Fast forward to today…I’m living an active lifestyle.  I’m happy.  I have a better disposition (most days!).  I can’t believe the difference in my life today as opposed to 6 months ago.  I used to nap every afternoon, sometimes twice per day.  Now, I nap maybe 2-3 times a month and it’s more for a mental break than physically wanting to sleep.  It’s nice to get back hours a day.  I have so much more energy – I don’t feel like I’m trudging through mud any more when I walk.  I am physically stronger.  I am mentally more alert.  I believe I’m a better wife, mom, daughter, sister, aunt, employee, etc.  I feel like I am becoming the person I was meant to be.  I am more confident – I feel better about myself.  I’ve noticed people treat me differently now, but I don’t think it’s because I’ve lost weight, I believe it’s because I’m approaching them in a different way.  Gone is the “Screw You” written on my forehead.

I said in one of my first entries in this blog that I hope my only regret about having weight loss surgery is that I didn’t do it sooner.  I can say with great confidence that this is true.  I am saddened by the years I lost being overweight, unhappy (miserable, really), embarrassed, and just plain sick.  But, I have lots of years in front of me to enjoy my new life – I will cherish every moment.

So, with that said, thank you for reading my blog and sending me messages.  I love reading and communicating with you all.  I look forward to posting (more often) and getting more responses and e-mails.  You guys are awesome!

What a difference a day makes…

Happy Friday!

I’m on day three of my two-week pre-op diet.  Day 2 (yesterday) was harder than Day 1.  Yesterday was bad – I had no energy, I wanted to sleep, I was cranky and short-tempered, I had difficulty concentrating and I was hungry, really, really hungry.  Man, was I hungry and I was a bitch on top of it.

Today is a completely different story.  I feel really good today.  I have more energy (had a really good workout at the gym – 35 on the elliptical and 25 on the treadmill).  Mentally, I feel sharper and in better spirits.  It’s a completely 180 degree change from yesterday.  My hunger is much better today as well.  I’m not watching the clock awaiting my next feeding!

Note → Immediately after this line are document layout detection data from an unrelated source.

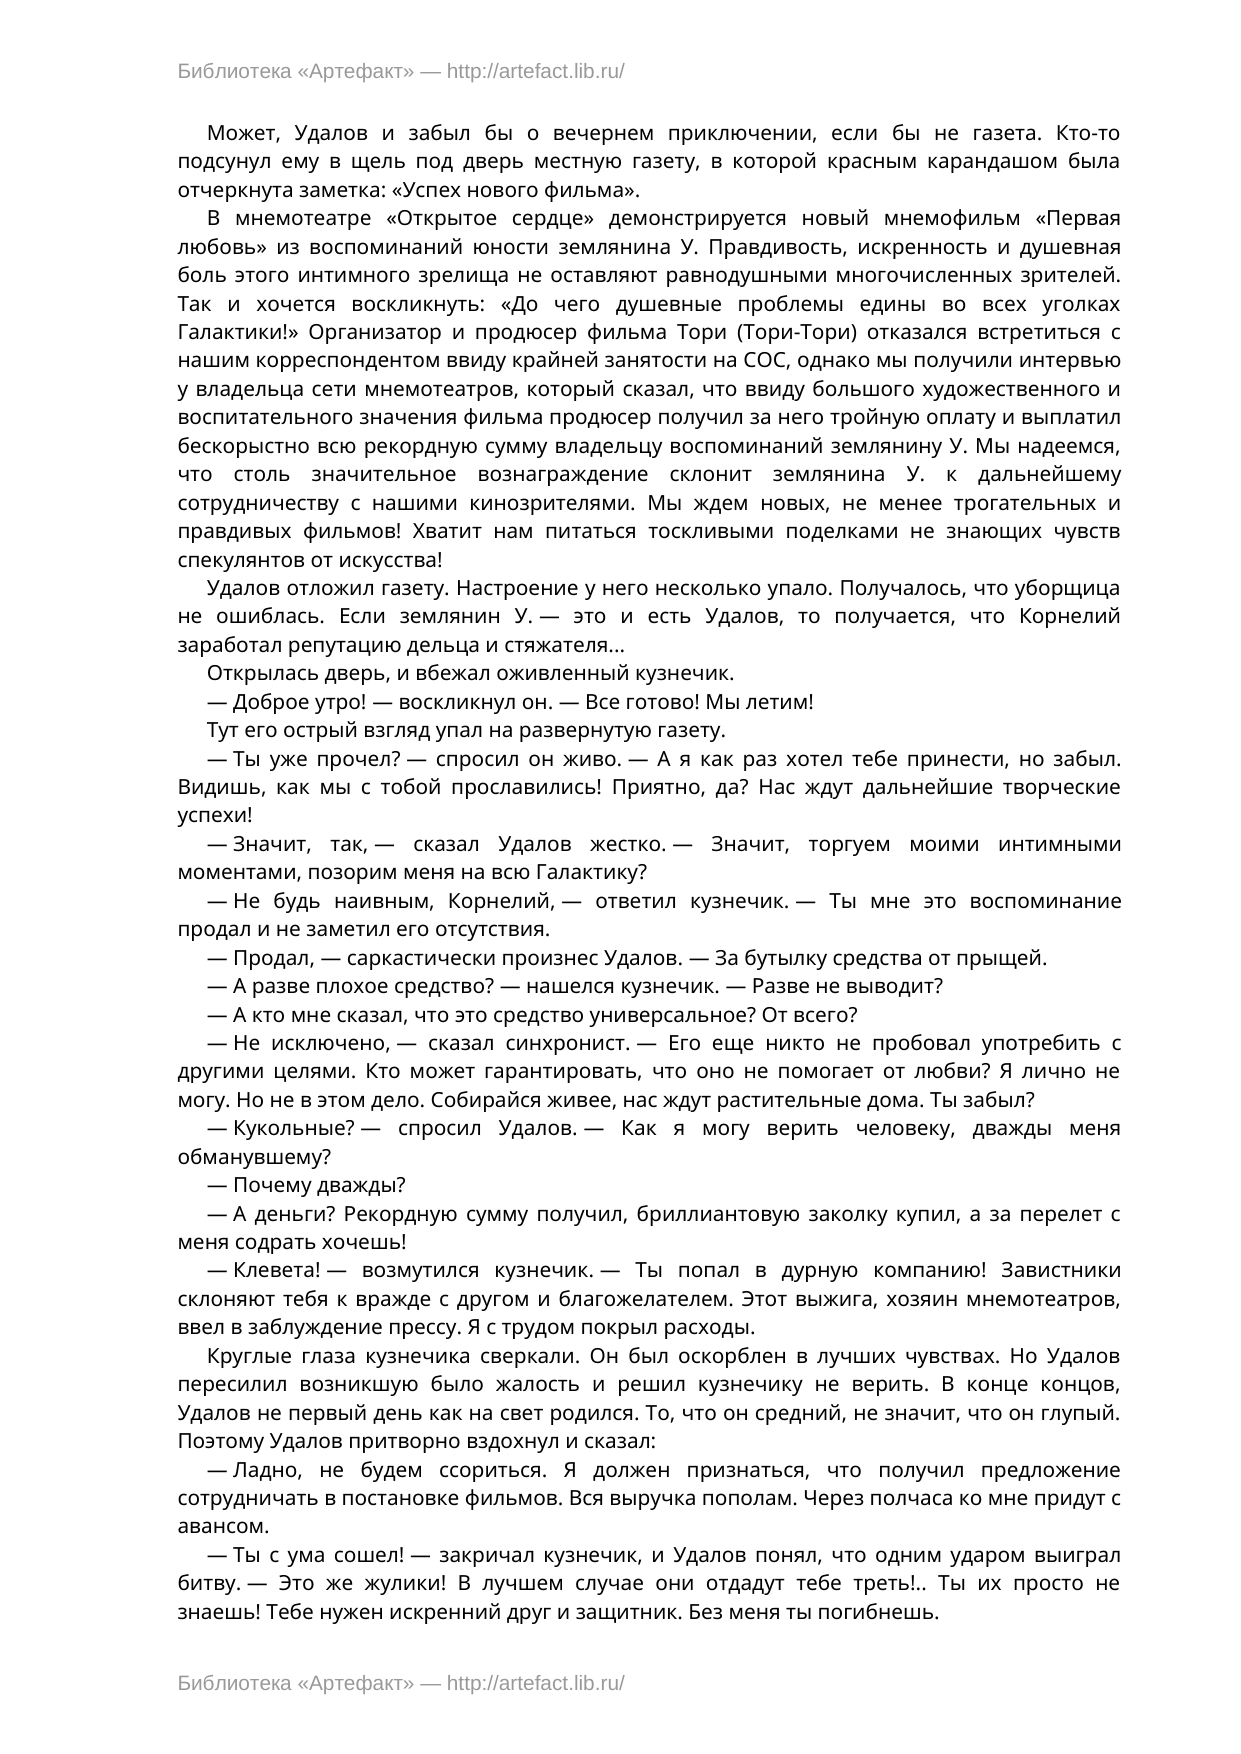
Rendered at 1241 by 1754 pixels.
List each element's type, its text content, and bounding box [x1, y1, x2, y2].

text — Продал, — саркастически произнес Удалов. — За бутылку средства от прыщей. [177, 943, 1122, 971]
text Тут его острый взгляд упал на развернутую газету. [177, 715, 1122, 744]
text Открылась дверь, и вбежал оживленный кузнечик. [177, 658, 1122, 687]
text Может, Удалов и забыл бы о вечернем приключении, если бы не газета. Кто-то подсунул ему в щель под дверь местную газету, в которой красным карандашом была отчеркнута заметка: «Успех нового фильма». [177, 118, 1122, 203]
text — А кто мне сказал, что это средство универсальное? От всего? [177, 1000, 1122, 1028]
text — Ладно, не будем ссориться. Я должен признаться, что получил предложение сотрудничать в постановке фильмов. Вся выручка пополам. Через полчаса ко мне придут с авансом. [177, 1455, 1122, 1540]
text — Доброе утро! — воскликнул он. — Все готово! Мы летим! [177, 687, 1122, 715]
text — Ты с ума сошел! — закричал кузнечик, и Удалов понял, что одним ударом выиграл битву. — Это же жулики! В лучшем случае они отдадут тебе треть!.. Ты их просто не знаешь! Тебе нужен искренний друг и защитник. Без меня ты погибнешь. [177, 1540, 1122, 1625]
text — Не будь наивным, Корнелий, — ответил кузнечик. — Ты мне это воспоминание продал и не заметил его отсутствия. [177, 886, 1122, 943]
text — Клевета! — возмутился кузнечик. — Ты попал в дурную компанию! Завистники склоняют тебя к вражде с другом и благожелателем. Этот выжига, хозяин мнемотеатров, ввел в заблуждение прессу. Я с трудом покрыл расходы. [177, 1256, 1122, 1341]
text Круглые глаза кузнечика сверкали. Он был оскорблен в лучших чувствах. Но Удалов пересилил возникшую было жалость и решил кузнечику не верить. В конце концов, Удалов не первый день как на свет родился. То, что он средний, не значит, что он глупый. Поэтому Удалов притворно вздохнул и сказал: [177, 1341, 1122, 1455]
text Удалов отложил газету. Настроение у него несколько упало. Получалось, что уборщица не ошиблась. Если землянин У. — это и есть Удалов, то получается, что Корнелий заработал репутацию дельца и стяжателя... [177, 573, 1122, 658]
text — Значит, так, — сказал Удалов жестко. — Значит, торгуем моими интимными моментами, позорим меня на всю Галактику? [177, 829, 1122, 886]
text — Кукольные? — спросил Удалов. — Как я могу верить человеку, дважды меня обманувшему? [177, 1113, 1122, 1170]
text — А разве плохое средство? — нашелся кузнечик. — Разве не выводит? [177, 971, 1122, 1000]
text В мнемотеатре «Открытое сердце» демонстрируется новый мнемофильм «Первая любовь» из воспоминаний юности землянина У. Правдивость, искренность и душевная боль этого интимного зрелища не оставляют равнодушными многочисленных зрителей. Так и хочется воскликнуть: «До чего душевные проблемы едины во всех уголках Галактики!» Организатор и продюсер фильма Тори (Тори-Тори) отказался встретиться с нашим корреспондентом ввиду крайней занятости на СОС, однако мы получили интервью у владельца сети мнемотеатров, который сказал, что ввиду большого художественного и воспитательного значения фильма продюсер получил за него тройную оплату и выплатил бескорыстно всю рекордную сумму владельцу воспоминаний землянину У. Мы надеемся, что столь значительное вознаграждение склонит землянина У. к дальнейшему сотрудничеству с нашими кинозрителями. Мы ждем новых, не менее трогательных и правдивых фильмов! Хватит нам питаться тоскливыми поделками не знающих чувств спекулянтов от искусства! [177, 203, 1122, 573]
text — А деньги? Рекордную сумму получил, бриллиантовую заколку купил, а за перелет с меня содрать хочешь! [177, 1199, 1122, 1256]
text — Почему дважды? [177, 1170, 1122, 1199]
text — Ты уже прочел? — спросил он живо. — А я как раз хотел тебе принести, но забыл. Видишь, как мы с тобой прославились! Приятно, да? Нас ждут дальнейшие творческие успехи! [177, 744, 1122, 829]
text — Не исключено, — сказал синхронист. — Его еще никто не пробовал употребить с другими целями. Кто может гарантировать, что оно не помогает от любви? Я лично не могу. Но не в этом дело. Собирайся живее, нас ждут растительные дома. Ты забыл? [177, 1028, 1122, 1113]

Halloween was a bit of a challenge – I really wanted some candy.  But instead I had a Peanut Butter Cup smoothie (scoop of chocolate protein powder, splash of sugar free Torani Chocolate syrup, 1/2 T. PB2 powder, 8 oz water and some ice cubes, whizzed up in the blender).  It was good, but in reality, I really wanted a dozen of those bit sized Butterfinger Bars in the candy bowl!